New strlen(3) committed
Finally, I got my strlen(3)  committed against -HEAD. This is a long story, to put it short, I had proposed assembly version of some string operations at the point of 2005, but these was never committed due to a hard disk failure, and as Bruce pointed out, having the hand optimized assembly code use a different algorithm is not good in general.
Therefore, I have take some time on it and reimplemented the idea in C, resulting in a portable (say, you can use it on any 32-bit or 64-bit processors, and it can be easily extended to 128-bit) version.
So, is it important for *YOU*?
Generally speaking, it should not. Performance sensitive programs should, by all means, avoid C style string operations. Think a 5x better strlen(3) would boost performance of your application since it uses strlen(3) in critical path?
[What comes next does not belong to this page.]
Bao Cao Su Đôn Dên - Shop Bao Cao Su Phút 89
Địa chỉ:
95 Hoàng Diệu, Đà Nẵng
Think again!
However, I found it valuable. There is difference in worldstone, where I saw some minor improvements. Micro-benchmark indicates that this version is at most 2x slower when the string is very short, but 5x faster for strings that is at least word-length long.
 Note: the version has been further revised to provide better comment and match style(9).
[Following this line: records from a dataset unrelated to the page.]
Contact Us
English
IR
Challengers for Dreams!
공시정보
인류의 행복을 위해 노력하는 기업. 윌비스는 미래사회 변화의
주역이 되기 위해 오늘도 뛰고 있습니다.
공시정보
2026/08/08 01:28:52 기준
As a next step, I intend to carefully check and decide whether we should also make similar change to certain string functions that can (presumbly) benefit from similar algorithm.
So, how can a program that intends to deal with string to gain better performance?
Generally speaking: avoid C string functions, especially strlen(), strdup() and friends, always store length together with your string, if you need to do operations that would need its length information, try to align the string to match cache line, in order make it easier for processor to handle, etc.